ASSIGNMENT: The part to set down runs from the first line of the data below through the line with "right back paw: (526, 461)", inclusive; write it exactly and leave out the pictures.

SOURCE DATA:
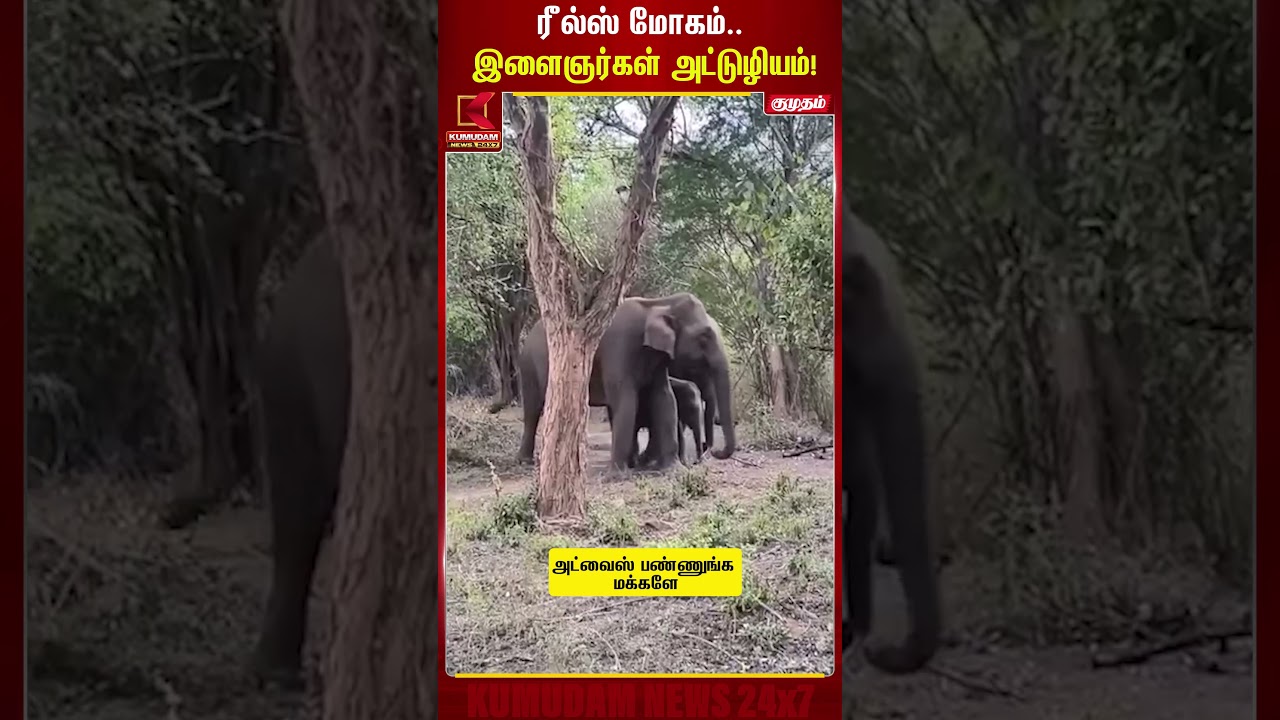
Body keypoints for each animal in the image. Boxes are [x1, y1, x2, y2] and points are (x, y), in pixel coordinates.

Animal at [517, 293, 737, 470]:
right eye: (704, 337)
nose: (715, 451)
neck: (658, 303)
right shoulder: (619, 348)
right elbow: (626, 400)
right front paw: (618, 473)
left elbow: (664, 398)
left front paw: (671, 468)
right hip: (528, 366)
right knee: (533, 410)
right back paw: (526, 461)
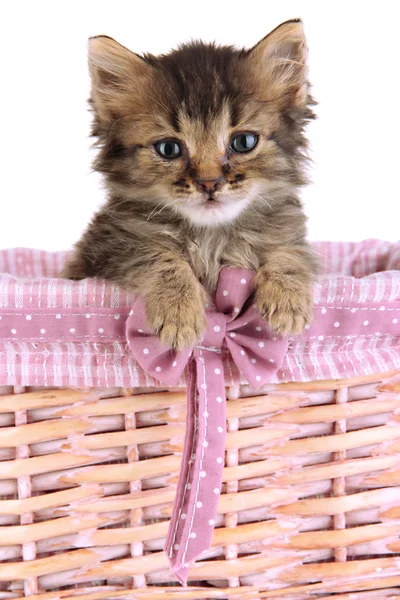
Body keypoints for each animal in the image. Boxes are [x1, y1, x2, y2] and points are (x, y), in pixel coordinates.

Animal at [62, 19, 318, 352]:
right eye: (169, 149)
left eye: (243, 142)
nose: (209, 183)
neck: (211, 237)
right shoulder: (109, 245)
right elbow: (158, 258)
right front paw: (178, 313)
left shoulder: (289, 232)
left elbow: (290, 254)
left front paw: (288, 301)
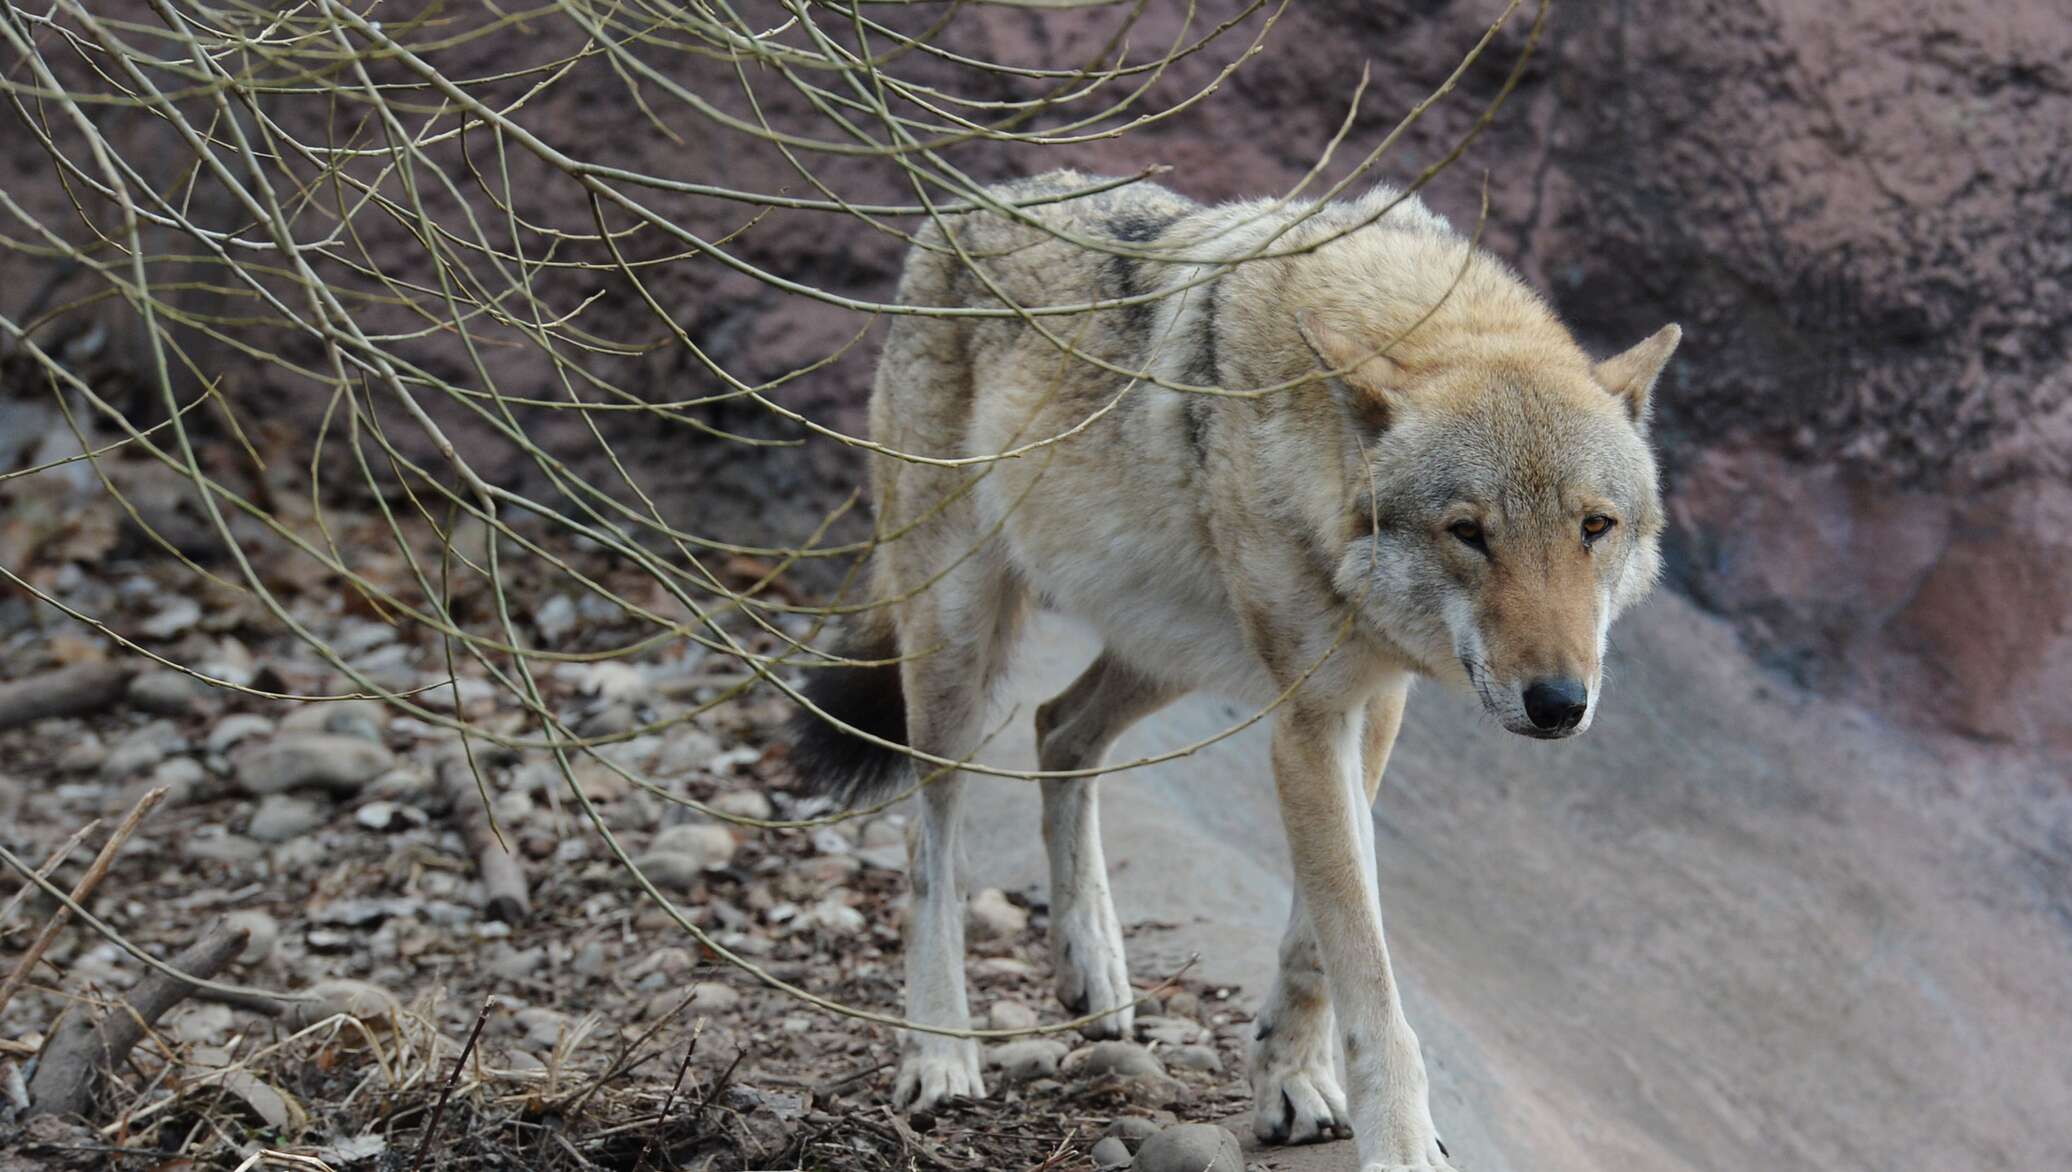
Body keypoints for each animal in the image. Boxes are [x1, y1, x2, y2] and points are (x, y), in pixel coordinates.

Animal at [783, 167, 1674, 1172]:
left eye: (1594, 527)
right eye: (1469, 531)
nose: (1559, 703)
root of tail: (973, 200)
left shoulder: (1370, 704)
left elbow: (1317, 943)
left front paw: (1289, 1078)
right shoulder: (1309, 720)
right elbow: (1363, 959)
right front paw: (1398, 1140)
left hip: (1172, 651)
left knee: (1058, 728)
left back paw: (1094, 967)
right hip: (958, 646)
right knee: (931, 843)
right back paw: (940, 1052)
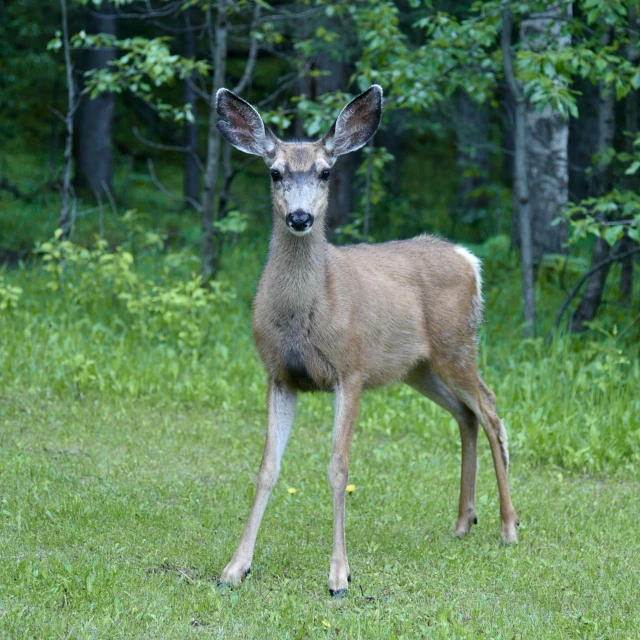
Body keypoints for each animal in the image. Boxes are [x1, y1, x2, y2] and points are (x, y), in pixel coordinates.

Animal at [218, 84, 516, 596]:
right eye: (275, 172)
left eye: (325, 171)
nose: (300, 217)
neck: (307, 312)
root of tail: (469, 260)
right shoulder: (279, 374)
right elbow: (266, 469)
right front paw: (236, 568)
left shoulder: (350, 368)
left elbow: (338, 467)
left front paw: (339, 575)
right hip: (418, 367)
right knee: (466, 415)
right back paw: (463, 521)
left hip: (457, 345)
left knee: (492, 411)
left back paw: (508, 527)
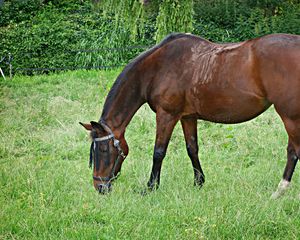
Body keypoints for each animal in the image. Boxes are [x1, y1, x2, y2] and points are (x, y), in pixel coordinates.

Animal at [80, 32, 300, 197]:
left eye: (104, 150)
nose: (100, 187)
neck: (157, 68)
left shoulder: (167, 115)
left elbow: (159, 152)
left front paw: (151, 187)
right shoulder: (188, 117)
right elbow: (192, 148)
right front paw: (199, 182)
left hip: (290, 116)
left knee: (293, 151)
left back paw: (279, 191)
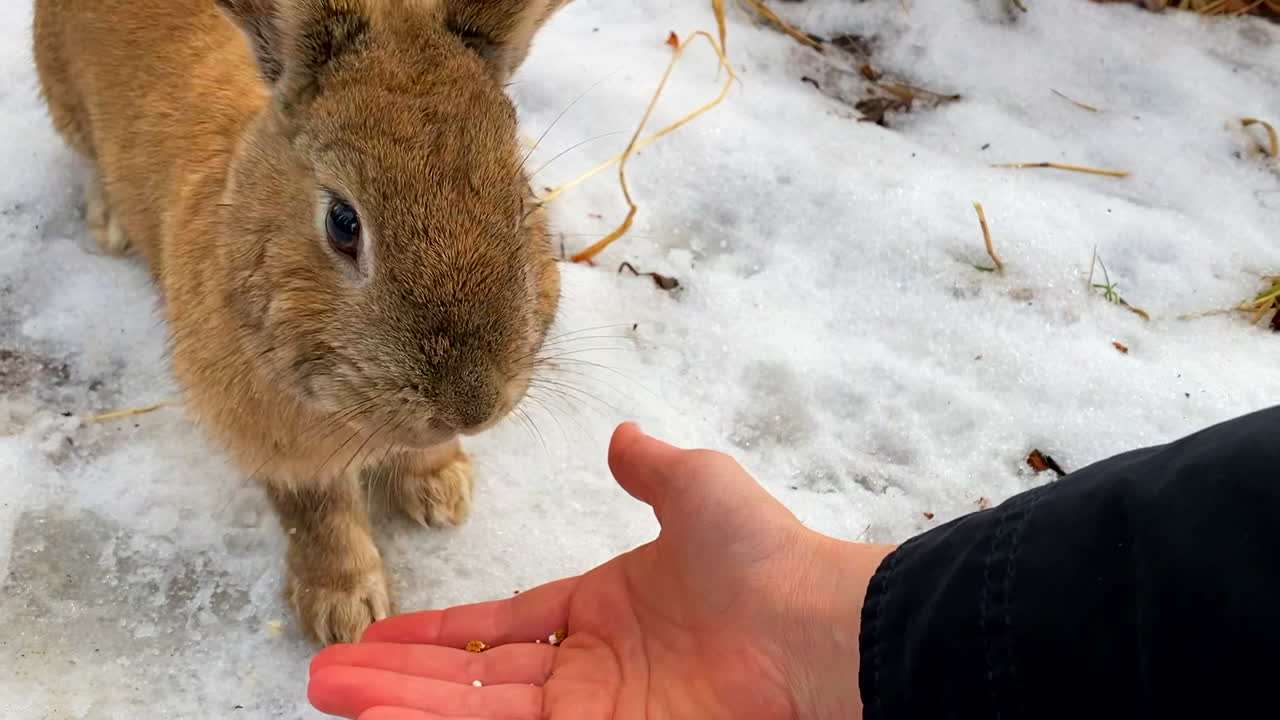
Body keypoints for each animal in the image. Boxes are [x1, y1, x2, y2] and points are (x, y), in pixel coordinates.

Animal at [33, 0, 569, 644]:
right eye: (343, 221)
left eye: (522, 199)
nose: (471, 408)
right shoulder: (277, 446)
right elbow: (316, 515)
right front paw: (347, 613)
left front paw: (443, 490)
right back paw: (109, 223)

ANSWER SECTION:
Body keypoints for each animal in the image. Boxes are [x1, y1, x2, y2] and points are (x, y), in pixel coordinates.

Animal at [517, 293, 737, 470]:
right eye: (704, 337)
nose: (715, 451)
neck: (658, 303)
right shoulder: (619, 348)
right elbow: (626, 400)
right front paw: (618, 473)
left elbow: (664, 398)
left front paw: (671, 468)
right hip: (528, 366)
right knee: (533, 410)
right back paw: (526, 461)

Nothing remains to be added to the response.